Powerlifting became a hobby for Williams in 1966; by 1968, it had become a passion. Not long after California police officer Pat Casey became the first powerlifter to bench press 600 pounds, Williams topped that. During a competition in Bordentown, N.J., in 1971, he pressed 661 pounds — beating the world record of 655 he had set earlier in the day. He also squatted 860 pounds that day.
He would press 675 in 1973, the official world record and more than twice his own body weight. In an unsanctioned lift while working out with the U.S. Olympic Weight Lifting Team, he pressed 705 pounds. Ultimately, he’d press 720 pounds, an unofficial record that stood for more than 19 years.
“It’s the only thing that’s ever gotten me motivated,” Williams said in 1986.
Williams became as well-known in the courtroom as he did around the nation as a powerlifter.
Williams admitted to playing part in the beating and robbery of a man in 1961, when he was 21. He, another man and a 17-year-old took $80 and a wristwatch. Williams was sentenced to five to 10 years in prison.
It was only the beginning.
A decade later, the U.S. Secret Service charged Williams with counterfeiting, alleging he and a group of men printed and sold — or attempted to sell — $5 bills.
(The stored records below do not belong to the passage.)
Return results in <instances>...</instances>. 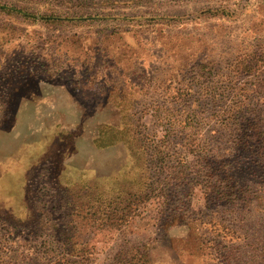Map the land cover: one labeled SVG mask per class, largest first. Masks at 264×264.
I'll return each mask as SVG.
<instances>
[{"label":"rangeland","instance_id":"obj_1","mask_svg":"<svg viewBox=\"0 0 264 264\" xmlns=\"http://www.w3.org/2000/svg\"><path fill=\"white\" fill-rule=\"evenodd\" d=\"M0 264H264V0H0Z\"/></svg>","mask_w":264,"mask_h":264},{"label":"trees","instance_id":"obj_2","mask_svg":"<svg viewBox=\"0 0 264 264\" xmlns=\"http://www.w3.org/2000/svg\"><path fill=\"white\" fill-rule=\"evenodd\" d=\"M122 141H123V140H122ZM159 167L163 169V168L165 167V165H162V166L160 165ZM156 168H157V167H156ZM108 204L110 205V204H111V201L108 202Z\"/></svg>","mask_w":264,"mask_h":264}]
</instances>
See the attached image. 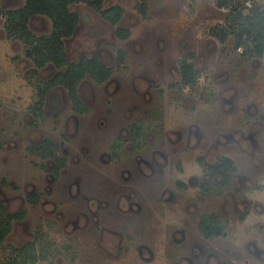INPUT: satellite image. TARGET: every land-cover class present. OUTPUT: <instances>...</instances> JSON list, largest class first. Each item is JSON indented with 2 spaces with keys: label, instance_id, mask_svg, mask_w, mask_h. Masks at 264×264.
<instances>
[{
  "label": "rangeland",
  "instance_id": "1",
  "mask_svg": "<svg viewBox=\"0 0 264 264\" xmlns=\"http://www.w3.org/2000/svg\"><path fill=\"white\" fill-rule=\"evenodd\" d=\"M218 1L105 0L106 8L120 6L124 10L119 26L130 31L125 42L117 39L116 28L86 5L73 7L81 16V24L75 37L66 42L71 60L78 62L85 56L100 54L112 68L113 76L103 85L89 79L83 82L81 97L91 107L89 114L75 116L67 92L62 91L63 110L46 114L44 108L37 123L35 106L47 104V99L40 101L38 88L52 78L55 69H37L27 57L24 44L7 37L6 20L0 17V203L11 213L29 211L28 218L15 227L9 239L12 246L22 248L35 243V256H40L37 264H46L40 255L46 245L55 251L58 247L60 261L68 263L75 254L76 264H114V259L121 261L118 264H140L132 256L133 250L120 259L106 258L96 245L89 247L92 242L88 228L76 232L75 240L74 228L67 227L86 210L83 196H94L96 189L91 188L111 183L103 175L101 179L93 178L85 158L81 161L82 154H101L112 139L121 133L126 135L124 130L139 120L147 133L143 142L135 144L145 153L160 148L170 155L163 182L174 189L178 181L183 182L186 191H177L187 200L202 194L201 187L193 188L190 180L196 185L205 177L206 163L210 165L214 156L231 158L241 176V197L247 196L253 205L247 210L241 203L239 213L224 214L230 222L235 221L224 224V231L237 235L244 248L252 238L264 233V53L261 57L250 54L255 53L254 42L238 48L231 36L224 43L220 41V30L229 26L230 10L220 8ZM2 2L5 9L25 4V0ZM144 2L148 5L146 17L140 13ZM251 6L264 12V0H252ZM247 14L244 11L243 15ZM31 29L48 35L51 22L34 18ZM119 51L126 54L124 66L119 61ZM190 55L198 78L192 87L185 88L179 62ZM234 131L236 139L223 138L213 145L216 138L231 136ZM36 136L49 137L69 151L70 164L60 178L51 173L54 164L49 158L42 159L33 152L32 146L39 140ZM129 165L133 167L131 161ZM77 178L83 188L74 195L50 192L53 182L65 186ZM3 180L8 187L1 186ZM31 192L42 194L48 203L33 208L25 200ZM257 203L260 205L255 209ZM216 205L218 210L220 203ZM172 213L181 219L189 217L184 211ZM63 246L69 249L66 256ZM258 247L264 252V241ZM9 251L2 247L0 259H7ZM16 262L23 264L20 258ZM239 264L263 263L244 256Z\"/></svg>",
  "mask_w": 264,
  "mask_h": 264
},
{
  "label": "flooded vegetation",
  "instance_id": "2",
  "mask_svg": "<svg viewBox=\"0 0 264 264\" xmlns=\"http://www.w3.org/2000/svg\"><path fill=\"white\" fill-rule=\"evenodd\" d=\"M221 42L224 43L226 40ZM249 43L251 41L245 40L241 43V46ZM241 46L237 47L241 48ZM120 52L125 55L124 58L126 59V54L123 51L118 52V57ZM250 54L254 57L262 56L258 54L257 49L254 54ZM93 55H97L105 65L107 64L100 54ZM192 57L193 55L188 56L189 60ZM125 59L123 63L120 62L123 66L125 65ZM183 61L179 62L181 79L183 74L181 64ZM189 62L197 71L196 65L191 61ZM50 66L48 65L45 68ZM37 69L39 68L37 67ZM54 69L55 73L52 78L38 88L40 101L43 102L47 99V104L44 107L40 103L35 106L34 118L36 123L40 121L38 115L43 117L44 108L46 114L63 110L62 91L67 92L75 116L89 114L91 107L81 97L83 82L89 79L96 85H103L110 81L113 76L112 73L106 82L97 83L87 75L77 88V98L82 107H76L64 86L47 88V84L58 73V70ZM181 83L185 88L193 86L191 84L185 86L183 80ZM84 111L85 113H82ZM73 119L76 118L73 116ZM143 126V121L139 120L131 127L126 128L124 130L126 135L121 133L116 139H112L108 149L101 154H94L95 152L93 154H86L85 152L82 154L81 161L83 162L85 158V161L91 167L93 178L98 176V179H101L103 175L110 179L111 183L109 185L98 184L100 189L98 187L91 188L96 189L94 196L91 195L88 198L83 196L86 210L77 215V218L67 225V227L72 226L74 228V239L77 240L76 232L80 233L82 229L86 230L88 228L92 242L90 248L96 245V248L99 247L105 252V255L110 256H106V258L115 256L118 259L133 250L132 256L139 260L140 264H239L244 256L264 264V252L258 247L260 242L264 241V233L261 232L258 238H252L251 242H248L244 248L240 245L237 235L224 231V224L235 223L234 220L230 222L231 219L224 217V214H228L229 211L233 215L239 213L241 203L245 205L247 210L251 209L253 205L250 198L247 196L241 197V189H238V184L242 182L241 176L236 172L237 169L233 160L229 157L214 156L210 160V165L206 163L205 177L202 180H197L196 185H194L193 180H190V185L193 188L201 187L202 194L187 200L181 191H177L179 188L184 192L186 191L183 182H177L175 185L177 189L163 182L162 176L167 170L165 162L171 159L170 155L161 151L160 148L148 153L146 150L145 153L144 149L135 144V141L143 142V135L147 133ZM198 131L200 132V130L196 132L198 133ZM236 133L234 131L231 136H219L213 145L221 143L223 138L236 139ZM37 138L39 140L32 146L33 152L42 159L49 158L50 162L54 164L51 173L55 178H60L63 171H66L68 164H70L67 158L69 151L63 150L62 144L60 145L49 137L36 136L35 139ZM251 138L252 135L249 136V140ZM130 161L133 167H130ZM45 170L49 172L46 168ZM80 182L77 178L75 182H69L65 186H61L58 185V181H55L50 192L54 194V191H56L61 196L69 197L74 195V191L83 188V186H80ZM1 186L8 187L5 180L1 182ZM213 188H216L217 191H212ZM31 193L32 195H27L25 200L33 208L48 203L44 201L45 197L42 194ZM217 203H220L218 210L215 207ZM258 205L260 204H255L254 208L256 209ZM170 209L178 212L184 211L189 214V217L181 219L179 214L172 213ZM0 211L5 216H12L10 233L3 244L0 245V250L3 247L10 251L7 253V259H0V264H17L16 260L19 258L22 259L23 264H37L40 256L37 258L35 256L36 253L34 252L37 250L35 243H28L22 248H17L9 243L15 227L28 218L29 211L23 210L20 213H11L2 202L0 203ZM132 226H136V228L133 229ZM93 240H95L94 243ZM251 244H253V248H251ZM51 250L49 245L40 250V255L44 258L46 264H76L77 257L75 254L68 263L64 262V259L60 261L62 254L58 253V247L56 251L55 249ZM62 250L65 256L69 254L68 247ZM32 253H34V257ZM46 258L48 259L45 261ZM114 260V264L121 262L117 259ZM132 262H134L133 264L136 263L135 261L130 263ZM104 264H107V261Z\"/></svg>",
  "mask_w": 264,
  "mask_h": 264
},
{
  "label": "trees",
  "instance_id": "3",
  "mask_svg": "<svg viewBox=\"0 0 264 264\" xmlns=\"http://www.w3.org/2000/svg\"><path fill=\"white\" fill-rule=\"evenodd\" d=\"M251 1H218L220 8L230 10L227 16L229 26L220 30V39L225 41L231 36L236 40L237 46H241L245 40L254 42L258 54L262 55L264 53V12L261 14L260 9H252ZM81 4L98 14L105 23L116 28L115 33L119 41L124 42L129 39L130 31L119 26L124 15L123 8L120 6L106 8L105 0H25V4L17 9H5L0 0V17L6 20L7 37L24 44L27 57L39 69L51 65L58 70L57 75L47 84V88L64 86L76 107H82L77 98V88L87 75L97 83H104L113 73V70L97 55L84 57L77 63L69 58L66 42L75 37L81 24V16L73 11V7ZM244 11H248V14L243 15ZM140 13L146 17L148 13L146 2L140 6ZM37 17L47 18L51 22V32L48 35L36 34L31 29V21ZM124 57L125 55L120 52V62H124ZM181 67L184 85H194L198 73L189 59L184 60ZM11 217L5 216L0 211V245L10 233Z\"/></svg>",
  "mask_w": 264,
  "mask_h": 264
}]
</instances>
He ultimately was sentenced to two years in prison.
In 1981, he was sentenced to five years in federal prison after his conviction on Social Security fraud charges. Before that trial, city police arrested him on cocaine trafficking charges. Early in 1982, a jury acquitted him on four drug-delivery counts, but did convict him on one count each of possession of a controlled substance with intent to deliver and criminal conspiracy.
In all, Williams spent 11 years of his life behind bars, where he was presented with humanitarian awards for establishing inmate weightlifting programs.
In 1986 — just before his release from prison — he announced that he was a born-again Christian. He became active as an elder in the Bethel AME Church and spent the last two decades of his life in relative anonymity. By 1993, he had begun his third existence — as an author. He penned the book “Northern Fried Chicken,” a self-described historical adventure into Scranton’s black com-
munity. Williams said he decided to write the book as a legacy to his children, but it became a greater calling when he and a neighbor searched for background of Scranton’s history at the public library and found only three paragraphs about the black community.
Williams said he hoped that by writing the book, the struggles of the black community would be understood better. He also hoped it would help him be remembered more for his writing and weightlifting than his criminal history.
“I turned my life around years ago,” Williams said in 1993. “Who am I that I can’t do something wrong? We’ve all done wrong. I did wrong, and I paid for it.”